The results did not show any significant differences between DIV and RP, and any significant moderation effect. Hence, the initial hypothesis that a more diverse group of individuals would perform better was refuted. In addition, this research rejects the proposition that the relationship between GS and RP should be positively moderated by how diverse the crowd is. Consequently, this research was not able to conclude how these variables affected the PERF of the crowd. Nevertheless, the former results weaken the theory of (S. Krause et al., 2011; Nguyen et al., 2018; Surowiecki, 2005), who underlines the importance of DIV. In contrast, the results gave ample support to (Reynolds et al., 2017) and their claim that there is no correlation between DIV and PERF. However, their second assertion about an existing relationship between cognitive DIV was not tested. Hence, it is recommended that future studies investigate this relationship.

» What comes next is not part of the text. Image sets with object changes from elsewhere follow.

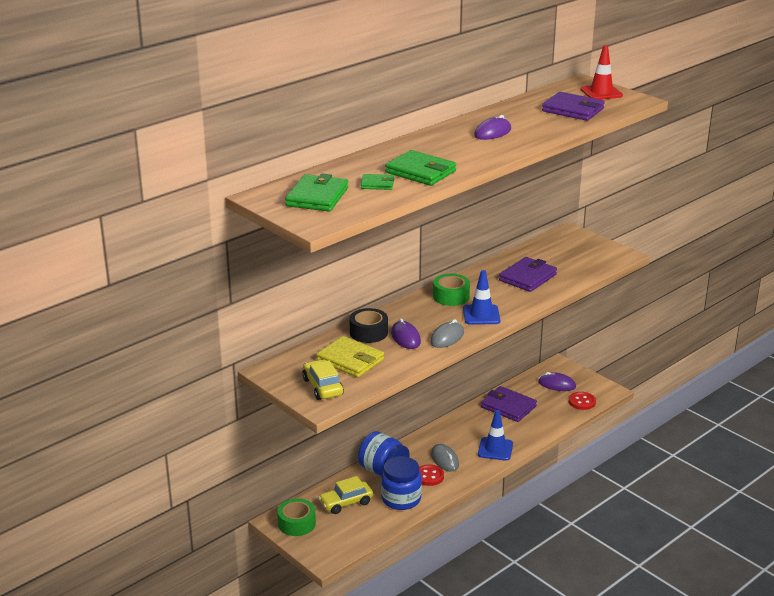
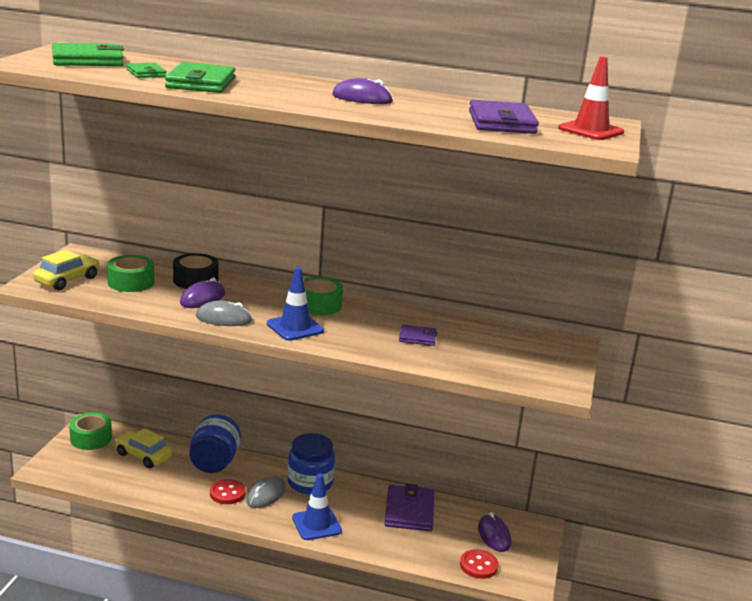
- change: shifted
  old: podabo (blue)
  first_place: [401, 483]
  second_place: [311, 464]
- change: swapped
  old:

The findings did show a significant difference between groups for the variable GS in the case of GB WTT. Namely, when the size of the group increases, the PERF also proportionately increases with an upper limit, dubbed ‘Optimal Group Size’ (OGS). A U-shape relationship defines this relation between the variables. However, both the OWAT and KWT provide contradicting findings. Namely, findings from the OWAT suggest that the OGS consists of 15 people and that there is indeed a U-shape relationship between GS and RP, which proves that the claim of (Hashmi, 2005) and our hypothesis is correct. In contrast, the KWT indicates a relatively linear relationship, where the group of 10 and 20 performed significantly better than 30. However, OWAT showed that the group of 30 performed significantly better than the group of 10 and 20 people. Whereas the OGS was 10 and not 15 individuals. The results from the (non) parametrical for the location of OGS indicate that a group of 10 or 15 outperforms the other groups of smaller and bigger sizes. Hence, supporting the claim of (Carvalho et al., 2016) and weakening (S. Krause et al., 2011).

To conclude, how CI operated in this research depended on survey completion time, consistency ratio, selection of best and worst criteria, PERF grade, and the final prediction. Hence, this research concluded that the CI of the crowd did show differences in predicting the outcome of a standard battle compared to the expert pool. This was primarily based on the fact that the crowd had a PERF score that was two-thirds lower than that of the experts. Although, the crowd performed in some aspects in similar or better ways. This research only tested one case, limiting our insights if this happened due to chance or not. In addition, the main goal of this study was to investigate if the crowd could come up with the exact prediction. Meaning that the conclusion and the process (e.g., selection criteria and grading WTT) towards this conclusion should be similar to experts. However, this was not the case. In addition, the consistency ratio remains a matter of doubt since most of the results were initially unreliable, which required (logical) corrections to obtain reliable results. Making the comparison based on the consistency ratio rickety. To reiterate, the crowd performed differently than experts when predicting the outcome of the WTT battle. Despite various differences, the individual and groups would conclude a similar prediction like in the case of experts.